39.聖地にはアクスタとともに
私と梢さんは、おじいさんから頼まれた初仕事の猫探しに向かう。
「ネコ、ネコ、、、そもそも、秋葉原にネコなんているかな?私、秋葉原でネコを見かけたことなんてないよ。もしかして、私が知らないだけで、ネコって何かの隠語とか?秋葉原では、メイド喫茶のメイドさんのことをネコと呼ぶとか?」
マンションを出てとりあえず駅方面に歩きながら、隣にいる梢さんはあっさりと答える。
「いや、人探しとかじゃなく、単純に猫で間違いないみたいや。ほら、じいちゃんから対象の写真、今さっき送られてきたで。黒猫やな」
梢さんのスマホに映された猫の写真をまじまじと見る。
「ほんとだ。普通の黒猫だ。可愛い!いや、そうじゃなくて、なんで猫探しを魔法使いに依頼するの?おじいさんは特に教えてくれなかったけど、依頼主って誰なのかな?」
「一応、正式に依頼文があるみたいで、写真と一緒に送られてきたわ。依頼主は、ふれあい橋を渡ってすぐの神社やって」
「神社?なんで神社が魔法使いの協会に依頼を出すの?というか、なんで魔法協会の存在を知ってるの?」
「神社や寺は、魔法と近い業界やし、昔から相互につながりがあったんやて。じいちゃんから聞いたことあるわ。それに、魔法協会への依頼やからって、魔法関係の依頼とは限らんで。うちなんて、依頼先の神社に行ったら、ただの巫女バイトやらされたことあるわ」
「なんじゃそら。じゃあ、今回も魔法とは無関係で、だから私の初仕事にぴったりってことなのかな」
魔法関係の依頼かと思っていたから、ちょっと残念だな。でも、魔法まだ何も使えないし、仕事だって、小さいことからコツコツ積み重ねないといけないよね。

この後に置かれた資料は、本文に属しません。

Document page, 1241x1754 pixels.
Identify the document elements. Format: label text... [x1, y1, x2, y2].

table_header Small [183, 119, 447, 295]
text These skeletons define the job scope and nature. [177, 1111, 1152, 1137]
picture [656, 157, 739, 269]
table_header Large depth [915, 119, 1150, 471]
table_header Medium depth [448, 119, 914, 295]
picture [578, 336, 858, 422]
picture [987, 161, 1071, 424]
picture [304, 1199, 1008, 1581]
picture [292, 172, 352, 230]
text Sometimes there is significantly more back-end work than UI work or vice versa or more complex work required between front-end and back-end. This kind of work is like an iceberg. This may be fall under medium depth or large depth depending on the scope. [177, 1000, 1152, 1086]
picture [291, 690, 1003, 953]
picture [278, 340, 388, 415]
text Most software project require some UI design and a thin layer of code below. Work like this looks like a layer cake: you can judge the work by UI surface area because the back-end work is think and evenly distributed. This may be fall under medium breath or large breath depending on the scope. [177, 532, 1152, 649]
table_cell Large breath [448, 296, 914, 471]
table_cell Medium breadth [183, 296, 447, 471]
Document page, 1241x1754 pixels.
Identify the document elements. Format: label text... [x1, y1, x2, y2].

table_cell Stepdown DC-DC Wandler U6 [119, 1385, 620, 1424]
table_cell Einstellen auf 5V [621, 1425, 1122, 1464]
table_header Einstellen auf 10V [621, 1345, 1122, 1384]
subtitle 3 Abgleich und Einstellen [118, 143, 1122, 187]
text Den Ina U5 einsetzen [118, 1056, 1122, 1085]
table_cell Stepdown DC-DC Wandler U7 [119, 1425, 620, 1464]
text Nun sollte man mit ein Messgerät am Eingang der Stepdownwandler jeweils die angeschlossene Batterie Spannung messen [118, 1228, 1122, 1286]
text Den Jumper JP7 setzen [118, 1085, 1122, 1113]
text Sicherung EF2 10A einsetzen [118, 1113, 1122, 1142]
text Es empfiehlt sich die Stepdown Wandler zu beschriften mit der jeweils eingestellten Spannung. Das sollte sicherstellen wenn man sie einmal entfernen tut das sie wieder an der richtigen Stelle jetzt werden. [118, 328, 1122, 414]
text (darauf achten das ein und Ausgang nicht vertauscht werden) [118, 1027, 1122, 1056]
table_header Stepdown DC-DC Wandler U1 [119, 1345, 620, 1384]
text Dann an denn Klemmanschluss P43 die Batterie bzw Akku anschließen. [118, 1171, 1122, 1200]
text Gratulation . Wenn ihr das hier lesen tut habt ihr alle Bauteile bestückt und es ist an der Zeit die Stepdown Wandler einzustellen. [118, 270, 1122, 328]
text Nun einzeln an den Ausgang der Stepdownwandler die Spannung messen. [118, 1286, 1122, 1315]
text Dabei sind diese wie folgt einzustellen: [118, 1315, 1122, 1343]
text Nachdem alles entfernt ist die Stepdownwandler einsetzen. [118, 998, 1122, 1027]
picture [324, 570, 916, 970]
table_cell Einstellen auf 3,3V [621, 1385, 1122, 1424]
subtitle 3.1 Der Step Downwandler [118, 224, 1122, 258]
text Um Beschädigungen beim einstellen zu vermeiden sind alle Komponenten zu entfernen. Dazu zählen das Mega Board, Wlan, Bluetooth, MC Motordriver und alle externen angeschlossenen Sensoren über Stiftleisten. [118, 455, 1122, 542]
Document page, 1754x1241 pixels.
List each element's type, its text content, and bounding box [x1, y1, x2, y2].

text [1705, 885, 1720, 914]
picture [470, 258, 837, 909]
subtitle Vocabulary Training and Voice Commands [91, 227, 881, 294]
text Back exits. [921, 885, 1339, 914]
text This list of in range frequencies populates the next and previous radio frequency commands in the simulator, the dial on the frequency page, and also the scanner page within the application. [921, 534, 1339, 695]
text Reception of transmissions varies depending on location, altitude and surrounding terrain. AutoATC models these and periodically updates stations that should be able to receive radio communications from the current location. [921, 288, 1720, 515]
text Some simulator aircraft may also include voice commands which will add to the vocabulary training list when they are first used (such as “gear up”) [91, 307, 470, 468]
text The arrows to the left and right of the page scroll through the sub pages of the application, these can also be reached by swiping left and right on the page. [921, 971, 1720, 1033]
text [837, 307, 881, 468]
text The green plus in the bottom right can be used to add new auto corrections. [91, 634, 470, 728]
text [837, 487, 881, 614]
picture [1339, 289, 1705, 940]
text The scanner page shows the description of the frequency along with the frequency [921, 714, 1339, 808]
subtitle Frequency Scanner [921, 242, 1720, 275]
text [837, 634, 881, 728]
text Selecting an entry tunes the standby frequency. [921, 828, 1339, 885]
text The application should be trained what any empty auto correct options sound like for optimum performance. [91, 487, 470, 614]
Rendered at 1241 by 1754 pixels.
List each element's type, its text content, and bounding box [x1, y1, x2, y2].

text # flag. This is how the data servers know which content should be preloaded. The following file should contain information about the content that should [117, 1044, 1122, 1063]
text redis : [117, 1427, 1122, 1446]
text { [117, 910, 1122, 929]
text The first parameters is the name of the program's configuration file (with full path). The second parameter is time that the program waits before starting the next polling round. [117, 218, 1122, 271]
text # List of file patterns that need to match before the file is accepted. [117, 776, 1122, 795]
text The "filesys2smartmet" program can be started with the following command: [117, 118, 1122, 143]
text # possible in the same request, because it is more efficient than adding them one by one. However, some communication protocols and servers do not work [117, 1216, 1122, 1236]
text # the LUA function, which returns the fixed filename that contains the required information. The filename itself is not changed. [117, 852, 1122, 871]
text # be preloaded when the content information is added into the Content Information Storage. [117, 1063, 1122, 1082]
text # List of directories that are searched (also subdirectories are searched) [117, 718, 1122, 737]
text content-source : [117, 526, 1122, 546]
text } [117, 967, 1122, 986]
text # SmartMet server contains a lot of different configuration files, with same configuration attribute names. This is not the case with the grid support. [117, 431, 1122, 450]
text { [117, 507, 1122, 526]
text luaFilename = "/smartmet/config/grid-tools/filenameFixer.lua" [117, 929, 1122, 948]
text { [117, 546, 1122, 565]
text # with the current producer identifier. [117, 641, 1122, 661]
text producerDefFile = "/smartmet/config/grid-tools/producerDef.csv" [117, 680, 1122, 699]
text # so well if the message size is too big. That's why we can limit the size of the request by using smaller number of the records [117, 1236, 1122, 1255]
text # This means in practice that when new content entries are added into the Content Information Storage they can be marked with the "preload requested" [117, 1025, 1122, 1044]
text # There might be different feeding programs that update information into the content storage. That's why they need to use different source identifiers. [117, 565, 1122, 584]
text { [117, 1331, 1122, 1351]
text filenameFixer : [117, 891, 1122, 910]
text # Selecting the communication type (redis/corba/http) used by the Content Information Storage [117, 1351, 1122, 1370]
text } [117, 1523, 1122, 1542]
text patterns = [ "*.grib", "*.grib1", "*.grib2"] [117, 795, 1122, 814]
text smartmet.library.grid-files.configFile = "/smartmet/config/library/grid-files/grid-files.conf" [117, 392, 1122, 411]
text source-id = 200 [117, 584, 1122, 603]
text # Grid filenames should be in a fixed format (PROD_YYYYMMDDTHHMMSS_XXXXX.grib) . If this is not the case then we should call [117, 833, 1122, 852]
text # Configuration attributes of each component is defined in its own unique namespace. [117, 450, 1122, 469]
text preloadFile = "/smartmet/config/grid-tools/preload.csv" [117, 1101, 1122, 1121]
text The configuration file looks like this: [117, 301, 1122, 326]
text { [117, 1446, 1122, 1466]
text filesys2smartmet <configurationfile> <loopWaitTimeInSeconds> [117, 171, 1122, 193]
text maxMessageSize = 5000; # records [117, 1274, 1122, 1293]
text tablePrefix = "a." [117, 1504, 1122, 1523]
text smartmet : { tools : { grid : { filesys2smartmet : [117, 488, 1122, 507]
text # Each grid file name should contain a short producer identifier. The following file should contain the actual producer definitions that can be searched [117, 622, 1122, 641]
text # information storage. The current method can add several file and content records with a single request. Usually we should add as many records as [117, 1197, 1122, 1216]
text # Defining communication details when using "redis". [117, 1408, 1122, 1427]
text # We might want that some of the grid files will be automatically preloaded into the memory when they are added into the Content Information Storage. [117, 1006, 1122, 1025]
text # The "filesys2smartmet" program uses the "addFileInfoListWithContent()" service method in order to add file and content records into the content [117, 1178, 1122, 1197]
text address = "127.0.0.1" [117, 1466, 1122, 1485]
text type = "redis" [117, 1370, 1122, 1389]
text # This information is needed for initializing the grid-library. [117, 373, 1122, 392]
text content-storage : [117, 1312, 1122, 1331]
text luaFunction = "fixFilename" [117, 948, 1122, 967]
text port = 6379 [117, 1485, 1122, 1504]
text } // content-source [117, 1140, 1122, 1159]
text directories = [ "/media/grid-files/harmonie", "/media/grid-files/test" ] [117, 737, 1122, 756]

「梢さん、どこから探そうか。ネコのいそうな所、しらみつぶしに歩いてみる?」
「せやなあ、上空から飛び回って探したら早そうやけど、こんな都会で跳んだら目撃者多数であかんし」
「残念~飛ぶの教えて欲しかったなあ!それじゃあ、高いビルの屋上から当たり一帯を見下ろして探すのがいいんじゃない?」
ということで、私たちは、駅前にあるラジオ会館ビルの屋上へ上がった。
「眩しい!めっちゃ良い天気!屋上最高!」
「これは気持ちええな!ここら一帯見渡せるし、薰、良い目のつけどころやな!ここの屋上に上れるなんて、知らなかったわ」
「そうでしょう?たしか、一年のうち、屋上を解放してるのは数日だけんなだよ!ここって、私の大好きなとあるアニメの聖地でね。ここの事、去年知って、一度来てみたかったんだよね!高すぎず、歩いてる人まで見える高さだから、道にいるネコもどうにか見えそうで、丁度いいでしょ?」
「お手柄や!じゃあ、うちはあっち側から見ていくから、薰は反対側から見てきてくれる?」
「了解!」
私と梢さんは手分けして、屋上から道を見下ろしてネコを探す。
「その前にちょっとだけ」
ごそごそとポケットを探り、あるものを取り出す。それは、さっき言ったこの屋上が聖地のとあるアニメのキャラクター達のアクスタ。いつもは自分の部屋の本棚の上に飾っているのだけれど、引っ越しにあたり、新居に初日から飾りたかったので、ポケットに入れて持ってきていた。
聖地を背景に、アクスタと写真を撮るなんて、至福の時間で幸せすぎる。スマホを取り出して、何枚か角度を変えて写真を撮る。
ん?今、なにか、足下にふわっとした感触がしたような。柔らかくて温かいなにかが。
「あ、ネコ見つけた」
下を見ると、ついさっき写真で見た黒猫が、私の足にじゃれついている。どういうこと?なぜ屋上にネコがいるの?」
「梢さーん、なんか、よく分からないけど、ネコ見つけたよ!」
梢さんに大声で呼びかけて周囲を見渡して、ふと気がつく。いつの間にか、屋上には誰もいない。それに、さっきまで眩しいくらいの青空が広がっていたのに、いつの間にか夕日が射している。